A time machine
The castle today appears as a massive building lacking those towers, crenellated walls, and drawbridges that characterized it in the past. However, it is easy to imagine how the access arch was actually a much taller tower and the underlying path a drawbridge. Below, all around the defensive walls, flowed a moat. It was an additional defense but also a means of access to and from the manor. On the ground floor, there is an 18th-century small theater with ornamental frescoes and wooden boxes intricately decorated with paintings of the era. In a room on the ground floor, a cycle of frescoes dating back to the 14th century with a chivalric theme was recently discovered. Inside, still well preserved, are the large kitchen on the first floor with the wide hearth and the private chapel decorated with 17th-century stuccoes.
History of the manor
What you see in the photos is not a castle: or rather, it is not just a castle. It is a time machine, which in a few months will be available to tourists, art enthusiasts, and all those who want to organize events such as conferences and fairy-tale weddings. Let's get to know the beating heart of Valvasone.
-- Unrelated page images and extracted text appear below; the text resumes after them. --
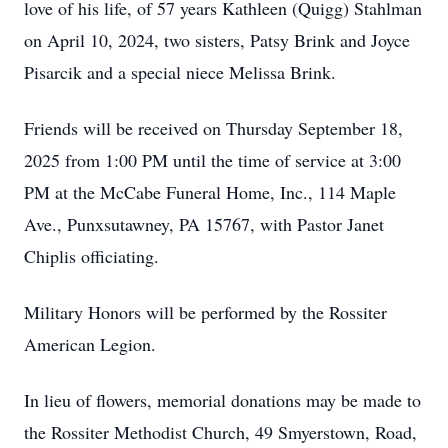
love of his life, of 57 years Kathleen (Quigg) Stahlman
on April 10, 2024, two sisters, Patsy Brink and Joyce
Pisarcik and a special niece Melissa Brink.
Friends will be received on Thursday September 18,
2025 from 1:00 PM until the time of service at 3:00
PM at the McCabe Funeral Home, Inc., 114 Maple
Ave., Punxsutawney, PA 15767, with Pastor Janet
Chiplis officiating.
Military Honors will be performed by the Rossiter
American Legion.
In lieu of flowers, memorial donations may be made to
the Rossiter Methodist Church, 49 Smyerstown, Road,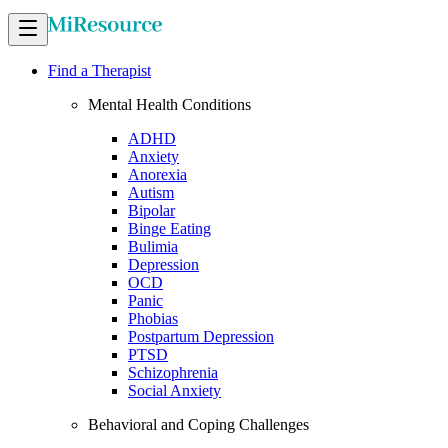
Find a Therapist
Mental Health Conditions
ADHD
Anxiety
Anorexia
Autism
Bipolar
Binge Eating
Bulimia
Depression
OCD
Panic
Phobias
Postpartum Depression
PTSD
Schizophrenia
Social Anxiety
Behavioral and Coping Challenges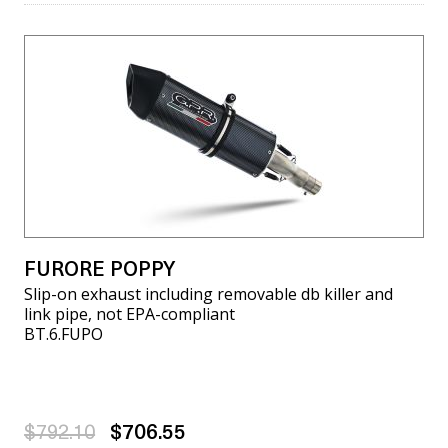
FURORE POPPY
Slip-on exhaust including removable db killer and
link pipe, not EPA-compliant
BT.6.FUPO
$792.10
$706.55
The complex and massive building that dominates Piazza Castello with its bulk and probably constitutes the most evocative element of the urban landscape of Valvasone presents itself today as the sum of a very long series of interventions, most likely without interruption, on the foundations of an initial late ancient tower of a defensive and lookout nature. In the absence of direct investigations on the current construction, it is not an easy task to precisely identify the different phases and building methods, although to a somewhat trained eye, details from the early 14th century will not escape, alongside others from the 15th-16th centuries but also from the 17th-19th centuries.
In plan, it presents itself as a sort of ring, which alterations have interrupted, almost completely erasing the details that tradition attributes to these structures: towers, crenellated walls, drawbridges. The access, having crossed the moat once filled with water and now dry, occurs through a single door opened in what remains of a very probable tower then incorporated, with the leveling in height, into the surrounding walls and protected by a sort of antechamber.
The inner courtyard, with the circular well almost at its center, features an irregular perimeter all surrounded by high masonry walls that give it, from a volumetric perspective, the appearance of an elongated prism.
Right in front of the entrance gate, it is possible to see what remains of the 15th-century keep, which was once 18 meters high before being demolished in 1884 because it was now dangerous due to the damage suffered from the passage of time and seismic shocks.
Inside, on the ground floor, in a hall already decorated with a late 16th-century pictorial frieze attributable to two currently anonymous hands and other pictorial interventions of which only the restoration begun will provide an account, at the beginning of the 19th century, a small theater was erected (recently deprived of the proscenium sold on the antique market) with a row of wooden boxes, the central one reserved for members of the count's family.
On the first floor, a large hall with an exposed beam ceiling. In other rooms of this and the previous wing, a series of rooms illustrated by high-quality pictorial cycles ("cineserie" and exotic subjects) from the very early 19th century, probably linked to the Napoleonic campaigns in Egypt.
In the central wing, the large kitchen where the very large fireplace, almost reminiscent of Nievo, and the domestic chapel whose small altar is decorated with late 17th-century stuccoes by Bernardino Barelio are still visible.
The castle must be considered, throughout the Middle Ages, solely a military structure. Its main function was to defend the portion of territory over which it had military jurisdiction. However and wherever it was built in the patriarchate, even if desired by an individual or a community, it fell under the authority of the patriarch, except for the few arising in territories retained by the emperor or, in his stead, by his beneficiaries.
The castle suffered severe damage from the earthquakes of 1976. The roof was dislodged, and the rains invaded the attics and the lower floors of the northwest wing. Only in June 1979 did the Superintendence of Monuments restore the roof.
The castle, which is now a national monument, had the honor of hosting, besides Napoleon Bonaparte, other illustrious figures: in 1409, Pope Gregory XII was welcomed there on his return from the Council of Cividale, and on March 12, 1782, Pope Pius VI stopped there on his way to Vienna.